*Instructions for the task*: This task calls for every entry below to be repeated exactly, without the pictures.

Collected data

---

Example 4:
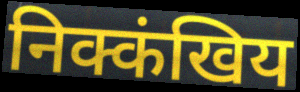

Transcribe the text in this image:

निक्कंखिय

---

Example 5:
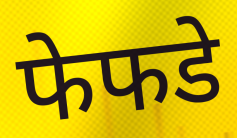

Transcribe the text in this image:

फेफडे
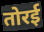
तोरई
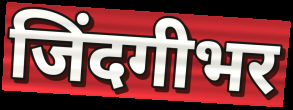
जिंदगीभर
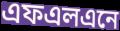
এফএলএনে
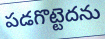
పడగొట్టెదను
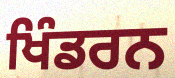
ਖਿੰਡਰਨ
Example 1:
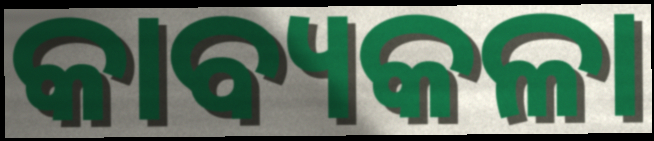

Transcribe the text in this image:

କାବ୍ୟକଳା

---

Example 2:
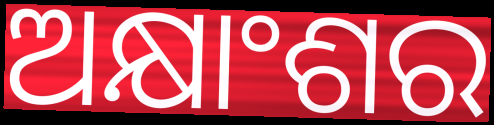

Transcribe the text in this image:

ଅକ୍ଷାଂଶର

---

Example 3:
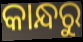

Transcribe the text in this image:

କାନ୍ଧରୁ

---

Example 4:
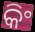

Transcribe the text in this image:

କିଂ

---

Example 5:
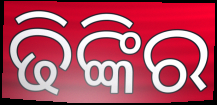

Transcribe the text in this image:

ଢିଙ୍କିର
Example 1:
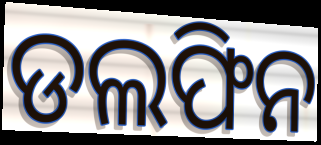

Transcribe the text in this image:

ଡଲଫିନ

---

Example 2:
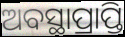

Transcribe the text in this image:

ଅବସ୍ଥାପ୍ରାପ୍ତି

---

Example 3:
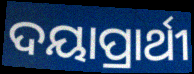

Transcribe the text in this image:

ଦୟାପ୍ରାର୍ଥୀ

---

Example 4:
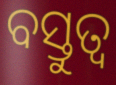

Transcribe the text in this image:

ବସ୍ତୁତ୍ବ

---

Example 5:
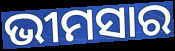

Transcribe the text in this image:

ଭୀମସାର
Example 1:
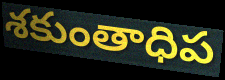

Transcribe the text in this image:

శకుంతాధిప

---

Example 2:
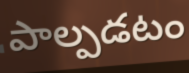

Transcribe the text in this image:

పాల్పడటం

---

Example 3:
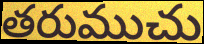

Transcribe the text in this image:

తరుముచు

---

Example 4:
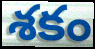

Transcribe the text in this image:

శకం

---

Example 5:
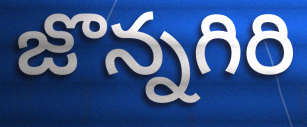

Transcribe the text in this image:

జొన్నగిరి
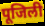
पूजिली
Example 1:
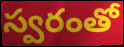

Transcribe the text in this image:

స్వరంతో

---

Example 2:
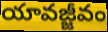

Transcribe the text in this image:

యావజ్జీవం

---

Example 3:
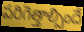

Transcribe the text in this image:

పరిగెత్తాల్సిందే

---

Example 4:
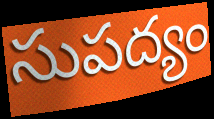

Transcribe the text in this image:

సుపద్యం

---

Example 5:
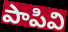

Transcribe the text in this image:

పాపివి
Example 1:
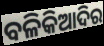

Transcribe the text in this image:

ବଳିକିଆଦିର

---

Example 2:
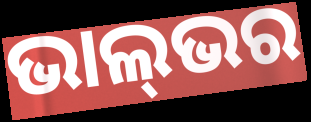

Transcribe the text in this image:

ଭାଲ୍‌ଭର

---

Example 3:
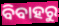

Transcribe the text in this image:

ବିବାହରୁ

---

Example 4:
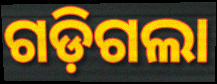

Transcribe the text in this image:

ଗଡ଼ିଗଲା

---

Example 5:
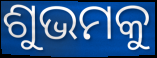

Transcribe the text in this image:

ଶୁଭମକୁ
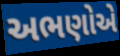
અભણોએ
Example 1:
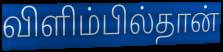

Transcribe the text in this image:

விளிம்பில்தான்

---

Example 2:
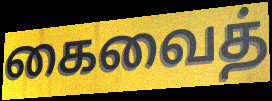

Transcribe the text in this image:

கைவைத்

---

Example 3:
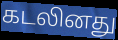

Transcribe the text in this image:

*Answer below*:
---

Example 4:

Transcribe the text in this image:

निक्कंखिय

---

Example 5:

Transcribe the text in this image:

फेफडे
तोरई
जिंदगीभर
এফএলএনে
పడగొట్టెదను
ਖਿੰਡਰਨ
Example 1:

Transcribe the text in this image:

କାବ୍ୟକଳା

---

Example 2:

Transcribe the text in this image:

ଅକ୍ଷାଂଶର

---

Example 3:

Transcribe the text in this image:

କାନ୍ଧରୁ

---

Example 4:

Transcribe the text in this image:

କିଂ

---

Example 5:

Transcribe the text in this image:

ଢିଙ୍କିର
Example 1:

Transcribe the text in this image:

ଡଲଫିନ

---

Example 2:

Transcribe the text in this image:

ଅବସ୍ଥାପ୍ରାପ୍ତି

---

Example 3:

Transcribe the text in this image:

ଦୟାପ୍ରାର୍ଥୀ

---

Example 4:

Transcribe the text in this image:

ବସ୍ତୁତ୍ବ

---

Example 5:

Transcribe the text in this image:

ଭୀମସାର
Example 1:

Transcribe the text in this image:

శకుంతాధిప

---

Example 2:

Transcribe the text in this image:

పాల్పడటం

---

Example 3:

Transcribe the text in this image:

తరుముచు

---

Example 4:

Transcribe the text in this image:

శకం

---

Example 5:

Transcribe the text in this image:

జొన్నగిరి
पूजिली
Example 1:

Transcribe the text in this image:

స్వరంతో

---

Example 2:

Transcribe the text in this image:

యావజ్జీవం

---

Example 3:

Transcribe the text in this image:

పరిగెత్తాల్సిందే

---

Example 4:

Transcribe the text in this image:

సుపద్యం

---

Example 5:

Transcribe the text in this image:

పాపివి
Example 1:

Transcribe the text in this image:

ବଳିକିଆଦିର

---

Example 2:

Transcribe the text in this image:

ଭାଲ୍‌ଭର

---

Example 3:

Transcribe the text in this image:

ବିବାହରୁ

---

Example 4:

Transcribe the text in this image:

ଗଡ଼ିଗଲା

---

Example 5:

Transcribe the text in this image:

ଶୁଭମକୁ
અભણોએ
Example 1:

Transcribe the text in this image:

விளிம்பில்தான்

---

Example 2:

Transcribe the text in this image:

கைவைத்

---

Example 3:

Transcribe the text in this image:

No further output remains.